Ao ser cobiçado para trabalhar fora do Brasil - na década de 80, fez especialização na Clínica Mayo, nos Estados Unidos - sofreu com a ideia de se desapegar de Porto Alegre. As dificuldades que a Santa Casa vivia naquele momento fizeram o médico ficar. Hoje, ele diz enxergar Porto Alegre por meio de uma Santa Casa modelo.

Fazendo moda desde 1969

Milka Wolff trocou Bagé por Porto Alegre com 14 anos. Acompanhada por duas irmãs e um irmão mais velhos, ela veio para estudar. Os pais ficaram no Interior. Foi na Capital que a estilista com mais de 50 anos de profissão desenvolveu o gosto por corte e costura. Bem novinha, iniciou um curso na área, na avenida João Pessoa. “Tudo o que eu aprendi e sei até hoje foi nesse curso”, diz. Milka se casou nova, aos 17. “Naquela época era normal. Três anos após chegar a Porto Alegre, as três irmãs estavam noivas”, conta a estilista de 72 anos.

O primeiro marido também era migrante, oriundo de Passo Fundo. “Nós nos conhecemos numa reunião de turma”, recorda Milka, que hoje está no terceiro casamento e faz questão de frisar, com humor, que todos os relacionamentos amorosos duraram bastante: “Com esse marido já estou há 20 anos”. A estilista teve quatro filhas, todas porto-alegrenses.

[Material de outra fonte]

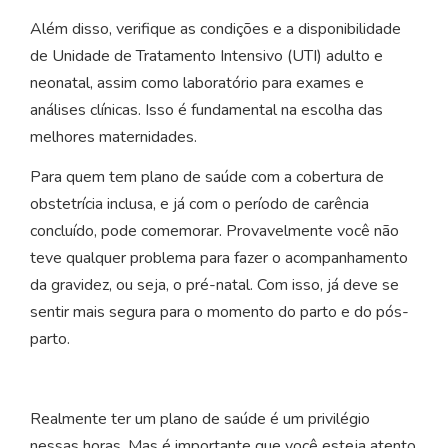
Além disso, verifique as condições e a disponibilidade
de Unidade de Tratamento Intensivo (UTI) adulto e
neonatal, assim como laboratório para exames e
análises clínicas. Isso é fundamental na escolha das
melhores maternidades.
Para quem tem plano de saúde com a cobertura de
obstetrícia inclusa, e já com o período de carência
concluído, pode comemorar. Provavelmente você não
teve qualquer problema para fazer o acompanhamento
da gravidez, ou seja, o pré-natal. Com isso, já deve se
sentir mais segura para o momento do parto e do pós-
parto.
Realmente ter um plano de saúde é um privilégio
nessas horas. Mas é importante que você esteja atento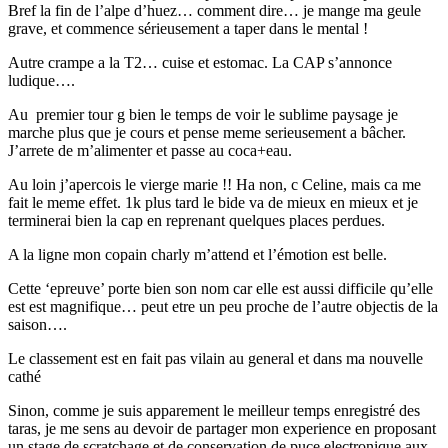
Bref la fin de l’alpe d’huez… comment dire… je mange ma geule
grave, et commence sérieusement a taper dans le mental !
Autre crampe a la T2… cuise et estomac. La CAP s’annonce
ludique….
Au premier tour g bien le temps de voir le sublime paysage je
marche plus que je cours et pense meme serieusement a bâcher.
J’arrete de m’alimenter et passe au coca+eau.
Au loin j’apercois le vierge marie !! Ha non, c Celine, mais ca me
fait le meme effet. 1k plus tard le bide va de mieux en mieux et je
terminerai bien la cap en reprenant quelques places perdues.
A la ligne mon copain charly m’attend et l’émotion est belle.
Cette ‘epreuve’ porte bien son nom car elle est aussi difficile qu’elle
est est magnifique… peut etre un peu proche de l’autre objectis de la
saison….
Le classement est en fait pas vilain au general et dans ma nouvelle
cathé
Sinon, comme je suis apparement le meilleur temps enregistré des
taras, je me sens au devoir de partager mon experience en proposant
un stage de scratchage et de conservation de puce electronique aux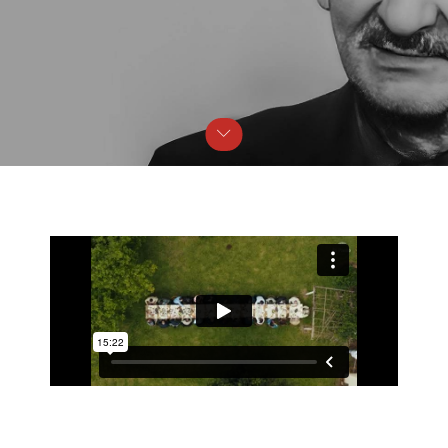
Nossa História
Na essência da marca, Paulo Geremia trouxe a 
autenticidade e a originalidade da iguaria típica da 
imigração italiana na região, o galeto al primo canto.

A ave jovem, de aproximadamente 500 gramas, 
finamente temperada, é assada em brasa e servida 
com sopa de capeletti e pão colonial, saladas de radicci 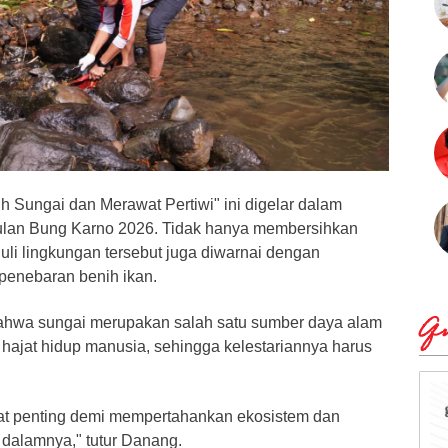
ih Sungai dan Merawat Pertiwi" ini digelar dalam
ulan Bung Karno 2026. Tidak hanya membersihkan
eduli lingkungan tersebut juga diwarnai dengan
enebaran benih ikan.
wa sungai merupakan salah satu sumber daya alam
Qu
 hajat hidup manusia, sehingga kelestariannya harus
at penting demi mempertahankan ekosistem dan
i dalamnya," tutur Danang.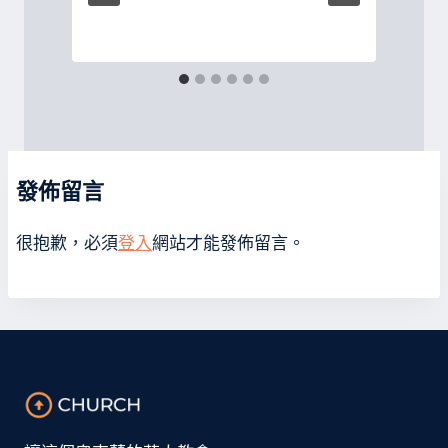
P
發佈留言
很抱歉，必須
登入
網站才能發佈留言。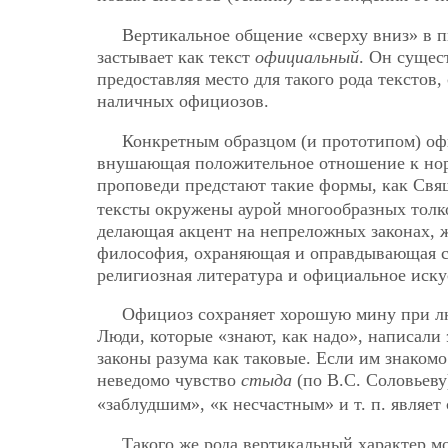
Вертикальное общение «сверху вниз» в 
застывает как текст
официальный
. Он сущес
предоставляя место для такого рода текстов
наличных официозов.
Конкретным образцом (и прототипом) оф
внушающая положительное отношение к но
проповеди предстают такие формы, как Свя
тексты окружены аурой многообразных толк
делающая акцент на непреложных законах, 
философия, охраняющая и оправдывающая с
религиозная литература и официальное иску
Официоз сохраняет хорошую мину при лю
Люди, которые «знают, как надо», написал
законы разума как таковые. Если им знакомо
неведомо чувство
стыда
(по В.С. Соловьев
«заблудшим», «к несчастным» и т. п. являе
Такого же рода вертикальный характер м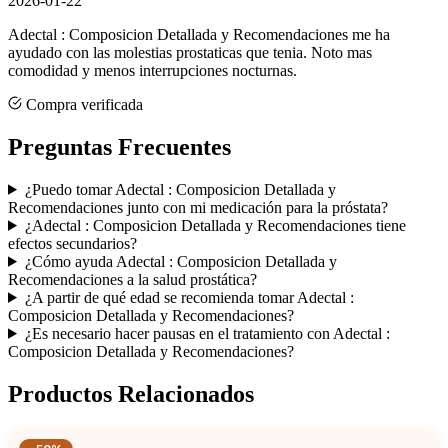
2026-01-22
Adectal : Composicion Detallada y Recomendaciones me ha
ayudado con las molestias prostaticas que tenia. Noto mas
comodidad y menos interrupciones nocturnas.
Compra verificada
Preguntas Frecuentes
¿Puedo tomar Adectal : Composicion Detallada y
Recomendaciones junto con mi medicación para la próstata?
¿Adectal : Composicion Detallada y Recomendaciones tiene
efectos secundarios?
¿Cómo ayuda Adectal : Composicion Detallada y
Recomendaciones a la salud prostática?
¿A partir de qué edad se recomienda tomar Adectal :
Composicion Detallada y Recomendaciones?
¿Es necesario hacer pausas en el tratamiento con Adectal :
Composicion Detallada y Recomendaciones?
Productos Relacionados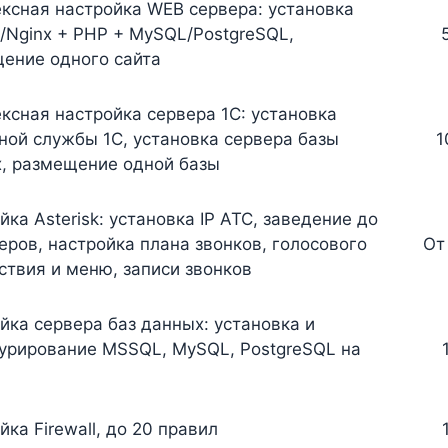
ксная настройка WEB сервера: установка
/Nginx + PHP + MySQL/PostgreSQL,
ение одного сайта
ксная настройка сервера 1С: установка
ной службы 1С, установка сервера базы
1
, размещение одной базы
йка Asterisk: установка IP АТС, заведение до
еров, настройка плана звонков, голосового
От
ствия и меню, записи звонков
йка сервера баз данных: установка и
урирование MSSQL, MySQL, PostgreSQL на
йка Firewall, до 20 правил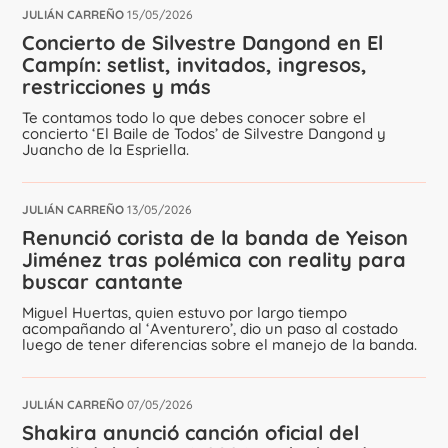
JULIÁN CARREÑO
15/05/2026
Concierto de Silvestre Dangond en El
Campín: setlist, invitados, ingresos,
restricciones y más
Te contamos todo lo que debes conocer sobre el
concierto ‘El Baile de Todos’ de Silvestre Dangond y
Juancho de la Espriella.
JULIÁN CARREÑO
13/05/2026
Renunció corista de la banda de Yeison
Jiménez tras polémica con reality para
buscar cantante
Miguel Huertas, quien estuvo por largo tiempo
acompañando al ‘Aventurero’, dio un paso al costado
luego de tener diferencias sobre el manejo de la banda.
JULIÁN CARREÑO
07/05/2026
Shakira anunció canción oficial del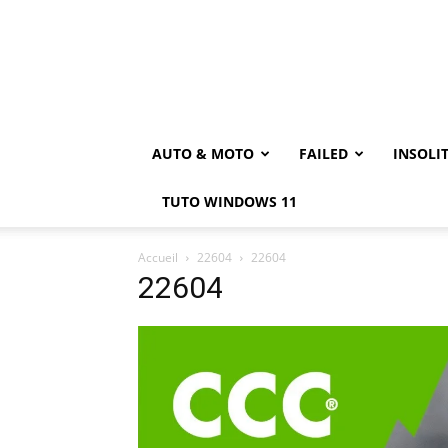
AUTO & MOTO
FAILED
INSOLI
TUTO WINDOWS 11
Accueil
22604
22604
22604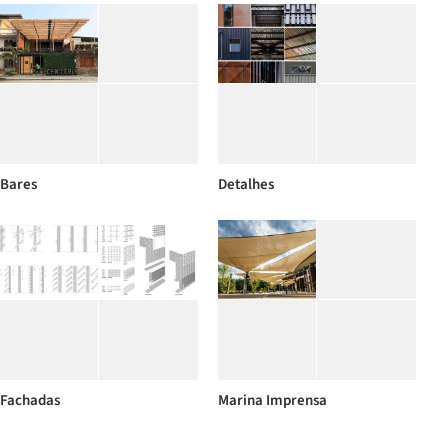
Bares
Detalhes
Fachadas
Marina Imprensa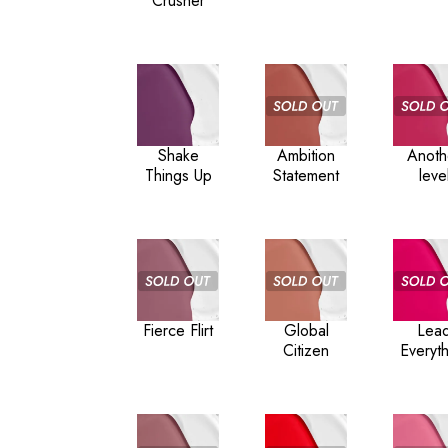
Crusher
Shake
Ambition
Anoth
Things Up
Statement
leve
Fierce Flirt
Global
Lea
Citizen
Everyt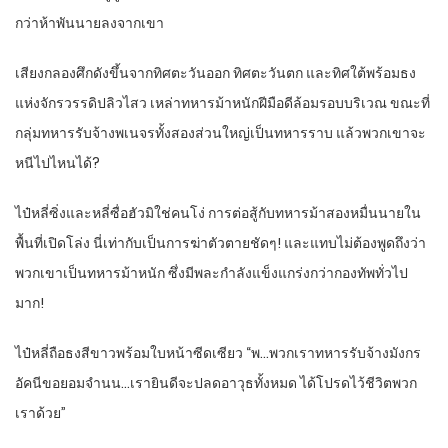
กว่าห้าพันนายลงจากเขา
เสียงกลองศึกดังขึ้นจากทิศตะวันออก ทิศตะวันตก และทิศใต้พร้อมธง
แห่งจักรวรรดิปลิวไสว เหล่าทหารม้าหนักฝีมือดีล้อมรอบบริเวณ ขณะที่
กลุ่มทหารรับจ้างพเนจรทั้งสองส่วนใหญ่เป็นทหารราบ แล้วพวกเขาจะ
หนีไปไหนได้?
ไป๋หลี่ซิ่งและหลี่ซื่อฮัวมิใช่คนโง่ การต่อสู้กับทหารม้าสองหมื่นนายใน
พื้นที่เปิดโล่ง นี่เท่ากับเป็นการฆ่าตัวตายชัดๆ! และแทบไม่ต้องพูดถึงว่า
พวกเขาเป็นทหารม้าหนัก ซึ่งมีพละกำลังแข็งแกร่งกว่ากองทัพทั่วไป
มาก!
ไป๋หลี่ถือธงสีขาวพร้อมใบหน้าซีดเซียว “พ…พวกเราทหารรับจ้างมังกร
อัคนีขอยอมจำนน…เรายินดีจะปลดอาวุธทั้งหมด ได้โปรดไว้ชีวิตพวก
เราด้วย”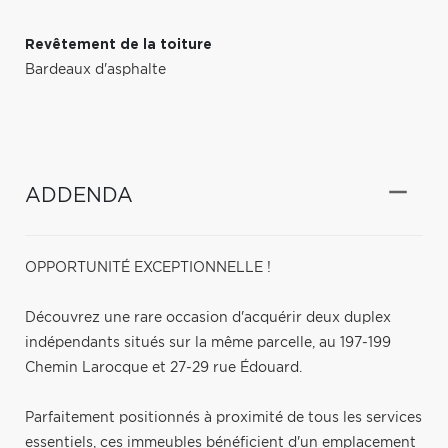
Revêtement de la toiture
Bardeaux d'asphalte
ADDENDA
OPPORTUNITÉ EXCEPTIONNELLE !
Découvrez une rare occasion d'acquérir deux duplex
indépendants situés sur la même parcelle, au 197-199
Chemin Larocque et 27-29 rue Édouard.
Parfaitement positionnés à proximité de tous les services
essentiels, ces immeubles bénéficient d'un emplacement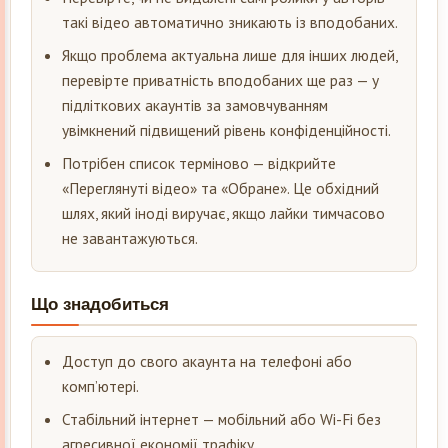
такі відео автоматично зникають із вподобаних.
Якщо проблема актуальна лише для інших людей,
перевірте приватність вподобаних ще раз — у
підліткових акаунтів за замовчуванням
увімкнений підвищений рівень конфіденційності.
Потрібен список терміново — відкрийте
«Переглянуті відео» та «Обране». Це обхідний
шлях, який іноді виручає, якщо лайки тимчасово
не завантажуються.
Що знадобиться
Доступ до свого акаунта на телефоні або
комп’ютері.
Стабільний інтернет — мобільний або Wi-Fi без
агресивної економії трафіку.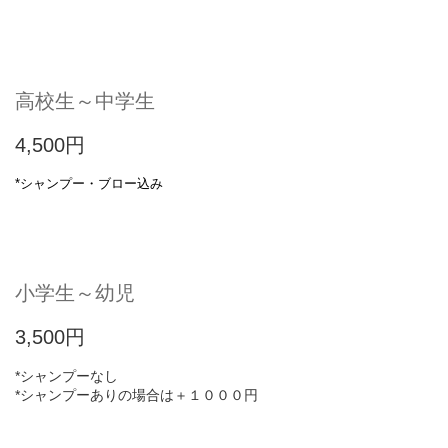
高校生～中学生
4,500円
*シャンプー・ブロー込み
小学生～幼児
3,500円
*シャンプーなし
*シャンプーありの場合は＋１０００円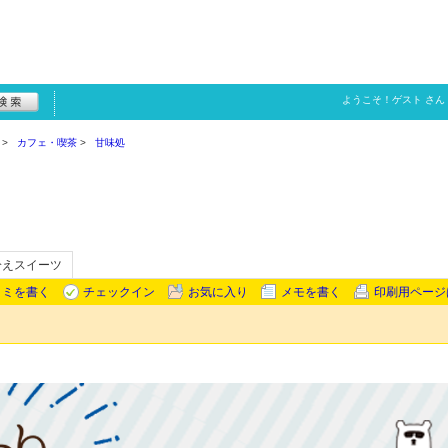
ようこそ！
ゲスト
さん
カフェ・喫茶
甘味処
冷えスイーツ
コミを書く
チェックイン
お気に入り
メモを書く
印刷用ページ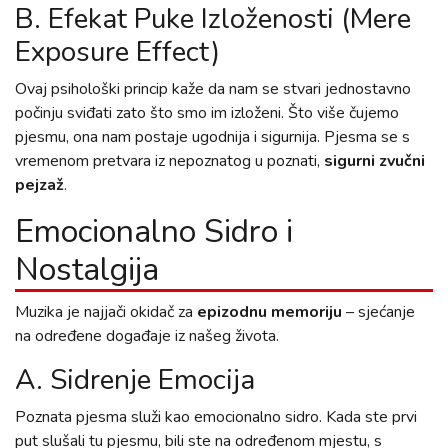
B. Efekat Puke Izloženosti (Mere
Exposure Effect)
Ovaj psihološki princip kaže da nam se stvari jednostavno
počinju sviđati zato što smo im izloženi. Što više čujemo
pjesmu, ona nam postaje ugodnija i sigurnija. Pjesma se s
vremenom pretvara iz nepoznatog u poznati,
sigurni zvučni
pejzaž
.
Emocionalno Sidro i
Nostalgija
Muzika je najjači okidač za
epizodnu memoriju
– sjećanje
na određene događaje iz našeg života.
A. Sidrenje Emocija
Poznata pjesma služi kao emocionalno sidro. Kada ste prvi
put slušali tu pjesmu, bili ste na određenom mjestu, s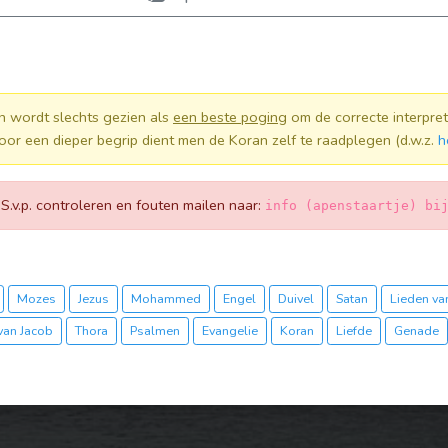
n wordt slechts gezien als
een beste poging
om de correcte interpret
oor een dieper begrip dient men de Koran zelf te raadplegen (d.w.z.
h
! S.v.p. controleren en fouten mailen naar:
info (apenstaartje) bi
Mozes
Jezus
Mohammed
Engel
Duivel
Satan
Lieden van
van Jacob
Thora
Psalmen
Evangelie
Koran
Liefde
Genade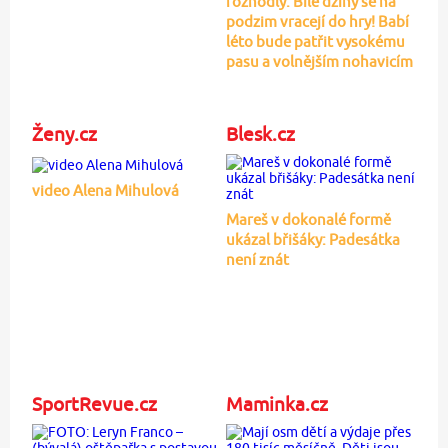
rozhodly: Bílé džíny se na
podzim vracejí do hry! Babí
léto bude patřit vysokému
pasu a volnějším nohavicím
Ženy.cz
Blesk.cz
video Alena Mihulová
Mareš v dokonalé formě
ukázal břišáky: Padesátka
není znát
SportRevue.cz
Maminka.cz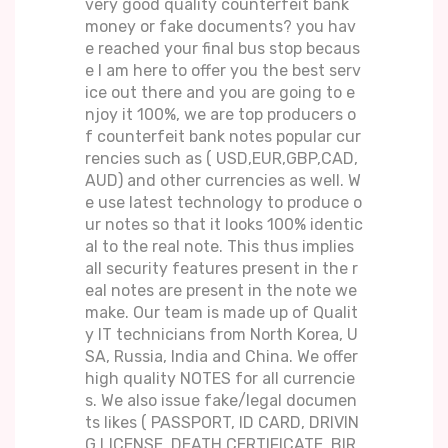
very good quality counterfeit bank
money or fake documents? you hav
e reached your final bus stop becaus
e I am here to offer you the best serv
ice out there and you are going to e
njoy it 100%, we are top producers o
f counterfeit bank notes popular cur
rencies such as ( USD,EUR,GBP,CAD,
AUD) and other currencies as well. W
e use latest technology to produce o
ur notes so that it looks 100% identic
al to the real note. This thus implies
all security features present in the r
eal notes are present in the note we
make. Our team is made up of Qualit
y IT technicians from North Korea, U
SA, Russia, India and China. We offer
high quality NOTES for all currencie
s. We also issue fake/legal documen
ts likes ( PASSPORT, ID CARD, DRIVIN
G LICENSE, DEATH CERTIFICATE, BIR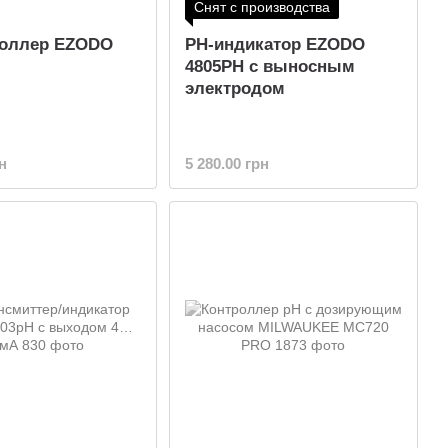
Снят с производства
роллер EZODO
РН-индикатор EZODO
4805PH с выносным
электродом
н
5 280.00 грн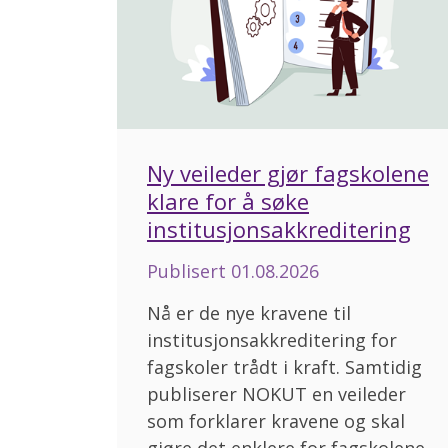
Ny veileder gjør fagskolene
klare for å søke
institusjonsakkreditering
Publisert
01.08.2026
Nå er de nye kravene til
institusjonsakkreditering for
fagskoler trådt i kraft. Samtidig
publiserer NOKUT en veileder
som forklarer kravene og skal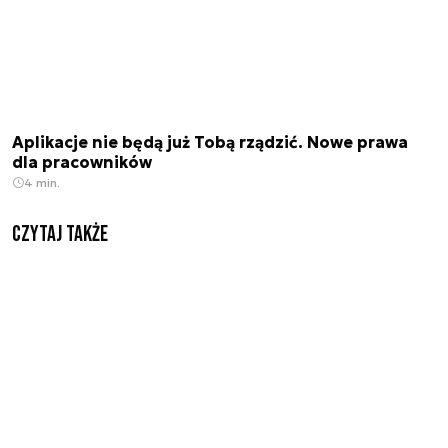
Aplikacje nie będą już Tobą rządzić. Nowe prawa
dla pracowników
4 min.
Czytaj także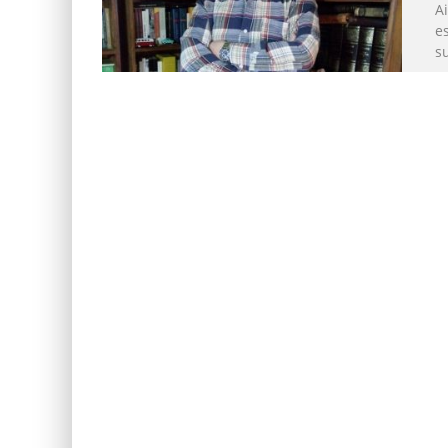
A
es
s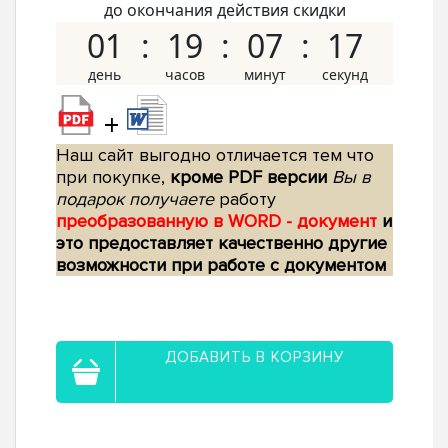
до окончания действия скидки
01
19
07
16
+
Наш сайт выгодно отличается тем что
при покупке,
кроме PDF версии
Вы в
подарок получаете
работу
преобразованную в WORD - документ
и
это предоставляет качественно другие
возможности при работе с документом
ДОБАВИТЬ В КОРЗИНУ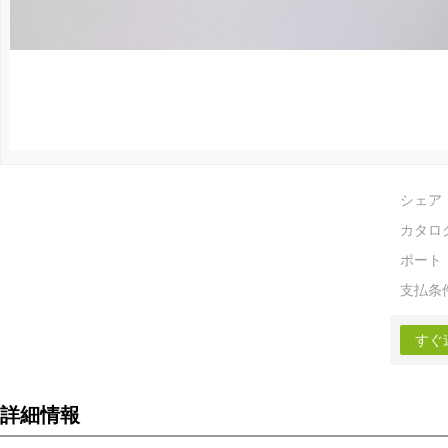
シェア
カタロ
ポート
支払条
すぐ
詳細情報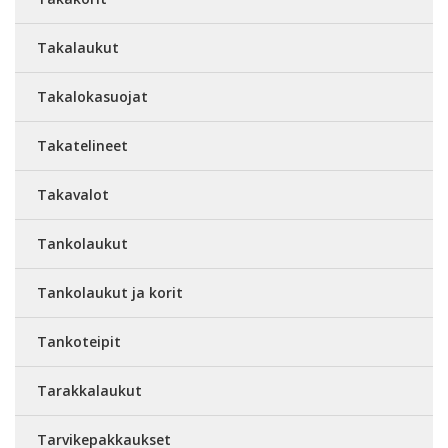
Takalaukut
Takalokasuojat
Takatelineet
Takavalot
Tankolaukut
Tankolaukut ja korit
Tankoteipit
Tarakkalaukut
Tarvikepakkaukset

A primeira loja que abriu na Capital, a Petit, vendia roupas para adolescentes, uma novidade em 1969. Foi nessa época que ela decidiu oferecer seus vestidos fora do Estado. Em São Paulo, ela recorda que as primeiras experiências não foram boas: “Ninguém acreditava que se produzia moda no Rio Grande do Sul. Não éramos referência”. Milka chegou a abrir seis lojas após a primeira, que ficava na Galeria Malcon, no Centro. Em 1971, mudou-se para o atual endereço, na Giordano Bruno, entre o Parcão e a Redenção, no bairro Rio Branco. “Quando cheguei no bairro, meu ateliê era o único espaço comercial. Hoje tem quatro salões de beleza só na minha rua.”

Apesar de viajar bastante principalmente pelo exterior, ela se diz encantada com a tranquilidade da Capital e com o povo daqui. “O gaúcho não é efusivo como o carioca e nem fechado como o paulista. É normal. Eu gosto disso.”